1
votes

Does anybody has been able to start structured streaming on Hadoop 2.6.0-cdh5.14.2 also using external libraries ( mainly the spark-sql-* ).

Update

Before anything else: Missing info from my previous post: Spark is at version 2.3.0

On my remote-friend suggestion I did this:

  1. I moved from python to Scala ( which is better supported and it's the native Spark language )
  2. I ran Structured Streaming using other sources than Kafka.

I used a simple csv as source:

$ export SPARK_KAFKA_VERSION=0.10
$ spark2-shell 

scala> import org.apache.spark.sql.Encoders
scala> case class Amazon(EventId:String, DOCOMOEntitlementId:String, AmazonSubscriptionId:String, AmazonPlanId:String, DOCOMOUserId:String, MerchantAccountKey:String, ResellerKey:String, Status:String, CreatedDate:String, EndDate:String, ActivatedDate:String, FailedDate:String, ExpiryDate:String, LastUpdated:String, dateTimeStart:String, dateTimeEnd:String, referrerSource:String, reasonCode:String)
scala> val schema = Encoders.product[Amazon].schema
scala> val data = spark.readStream.schema(schema).csv("/user/ale/csv.csv").as[Amazon]

scala> data.isStreaming 
res0: Boolean = true

scala> val ss = data.writeStream.outputMode("append").format("console")
scala> ss.start()

Magically this code worked.

Cloudera claims that they don't support Structured Streaming, according to this, the following code, where I just changed the source, fails:

val data =spark.readStream.format("kafka")... 

Raising this exception:

java.lang.ClassNotFoundException: Failed to find data source: kafka.
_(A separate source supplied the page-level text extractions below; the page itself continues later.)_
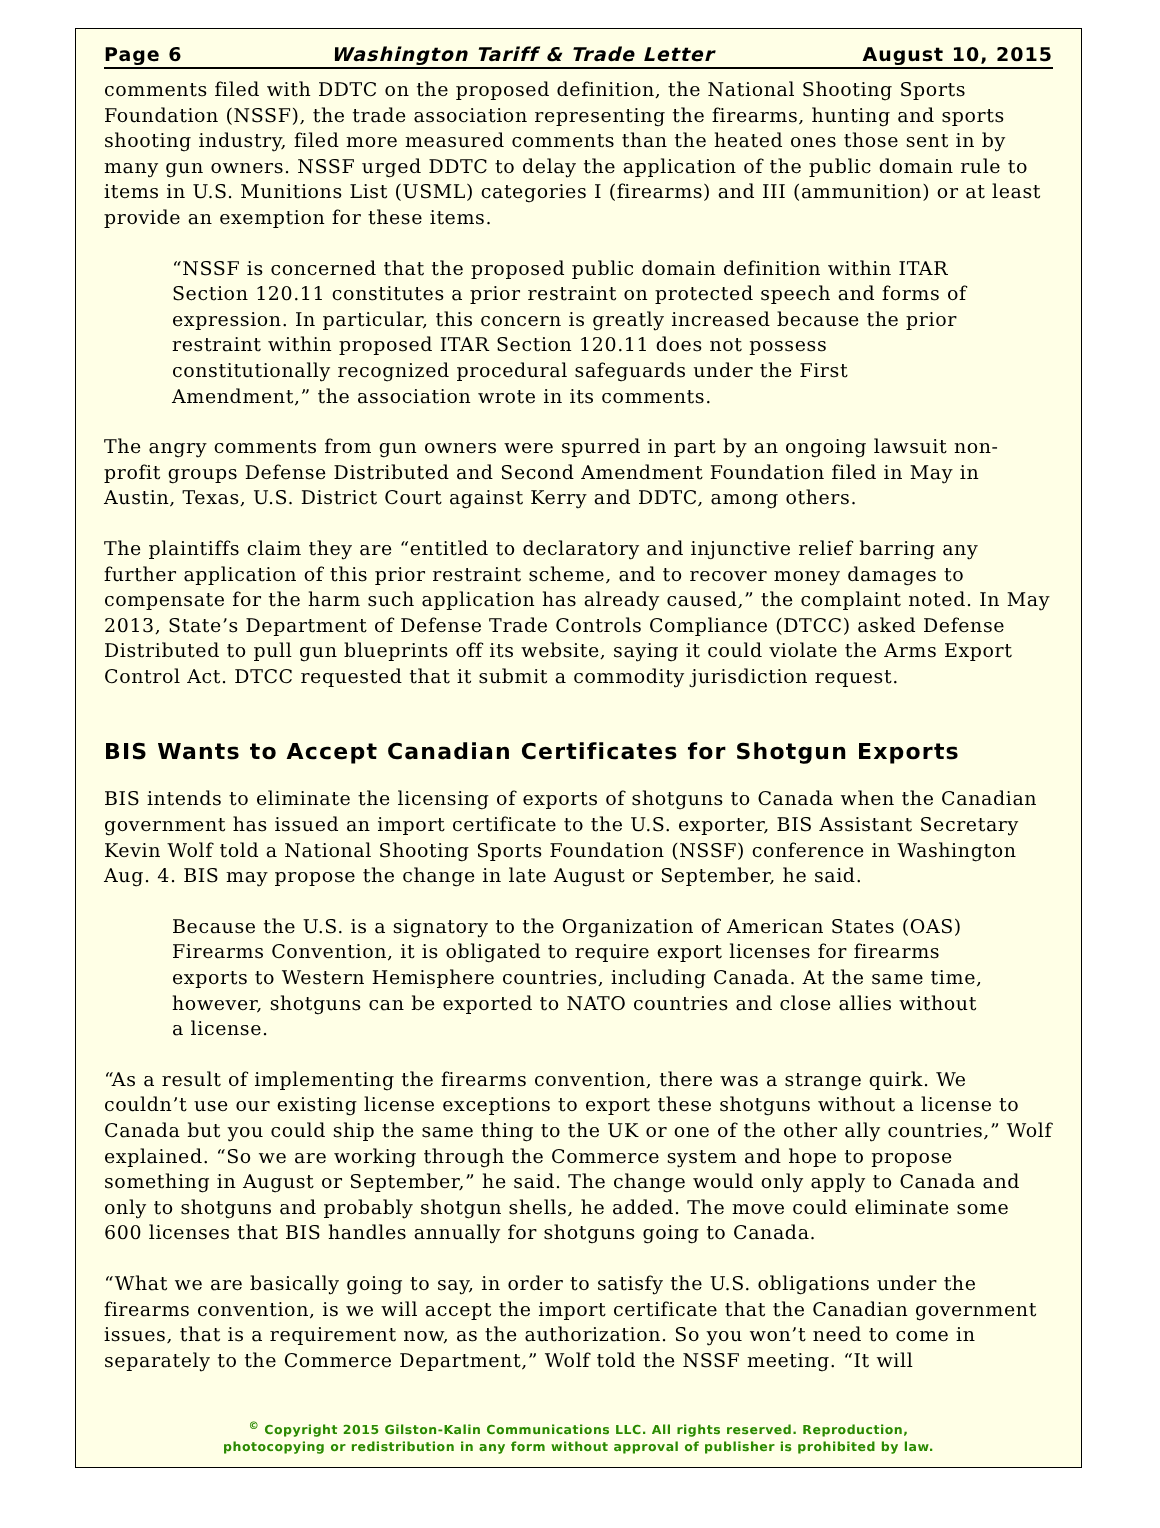Page 6 Washington Tariff & Trade Letter August 10, 2015
comments filed with DDTC on the proposed definition, the National Shooting Sports Foundation (NSSF), the trade association representing the firearms, hunting and sports shooting industry, filed more measured comments than the heated ones those sent in by many gun owners. NSSF urged DDTC to delay the application of the public domain rule to items in U.S. Munitions List (USML) categories I (firearms) and III (ammunition) or at least provide an exemption for these items.
“NSSF is concerned that the proposed public domain definition within ITAR Section 120.11 constitutes a prior restraint on protected speech and forms of expression. In particular, this concern is greatly increased because the prior restraint within proposed ITAR Section 120.11 does not possess constitutionally recognized procedural safeguards under the First Amendment,” the association wrote in its comments.
The angry comments from gun owners were spurred in part by an ongoing lawsuit non-profit groups Defense Distributed and Second Amendment Foundation filed in May in Austin, Texas, U.S. District Court against Kerry and DDTC, among others.
The plaintiffs claim they are “entitled to declaratory and injunctive relief barring any further application of this prior restraint scheme, and to recover money damages to compensate for the harm such application has already caused,” the complaint noted. In May 2013, State’s Department of Defense Trade Controls Compliance (DTCC) asked Defense Distributed to pull gun blueprints off its website, saying it could violate the Arms Export Control Act. DTCC requested that it submit a commodity jurisdiction request.
BIS Wants to Accept Canadian Certificates for Shotgun Exports
BIS intends to eliminate the licensing of exports of shotguns to Canada when the Canadian government has issued an import certificate to the U.S. exporter, BIS Assistant Secretary Kevin Wolf told a National Shooting Sports Foundation (NSSF) conference in Washington Aug. 4. BIS may propose the change in late August or September, he said.
Because the U.S. is a signatory to the Organization of American States (OAS) Firearms Convention, it is obligated to require export licenses for firearms exports to Western Hemisphere countries, including Canada. At the same time, however, shotguns can be exported to NATO countries and close allies without a license.
“As a result of implementing the firearms convention, there was a strange quirk. We couldn’t use our existing license exceptions to export these shotguns without a license to Canada but you could ship the same thing to the UK or one of the other ally countries,” Wolf explained. “So we are working through the Commerce system and hope to propose something in August or September,” he said. The change would only apply to Canada and only to shotguns and probably shotgun shells, he added. The move could eliminate some 600 licenses that BIS handles annually for shotguns going to Canada.
“What we are basically going to say, in order to satisfy the U.S. obligations under the firearms convention, is we will accept the import certificate that the Canadian government issues, that is a requirement now, as the authorization. So you won’t need to come in separately to the Commerce Department,” Wolf told the NSSF meeting. “It will
<sup>©</sup> Copyright 2015 Gilston-Kalin Communications LLC. All rights reserved. Reproduction,
photocopying or redistribution in any form without approval of publisher is prohibited by law.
Please find packages at http://spark.apache.org/third-party-projects.html
  at org.apache.spark.sql.execution.datasources.DataSource$.lookupDataSource(DataSource.scala:635)
  at org.apache.spark.sql.streaming.DataStreamReader.load(DataStreamReader.scala:159)
  ... 49 elided
Caused by: java.lang.ClassNotFoundException: kafka.DefaultSource
  at scala.reflect.internal.util.AbstractFileClassLoader.findClass(AbstractFileClassLoader.scala:62)
  at java.lang.ClassLoader.loadClass(ClassLoader.java:424)
  at java.lang.ClassLoader.loadClass(ClassLoader.java:357)
  at org.apache.spark.sql.execution.datasources.DataSource$$anonfun$23$$anonfun$apply$15.apply(DataSource.scala:618)
  at org.apache.spark.sql.execution.datasources.DataSource$$anonfun$23$$anonfun$apply$15.apply(DataSource.scala:618)
  at scala.util.Try$.apply(Try.scala:192)
  at org.apache.spark.sql.execution.datasources.DataSource$$anonfun$23.apply(DataSource.scala:618)
  at org.apache.spark.sql.execution.datasources.DataSource$$anonfun$23.apply(DataSource.scala:618)
  at scala.util.Try.orElse(Try.scala:84)
  at org.apache.spark.sql.execution.datasources.DataSource$.lookupDataSource(DataSource.scala:618)
  ... 50 more

And I'm using only the provided Cloudera libraries ( no external jars ). Please note the

     $ export SPARK_KAFKA_VERSION=0.10

that is used to force the usage of the 0.10 version ( spark-streaming-kafka-.. ) since on the cluster also the 0.8 version exists. But there is no spark-sql-kafka jar.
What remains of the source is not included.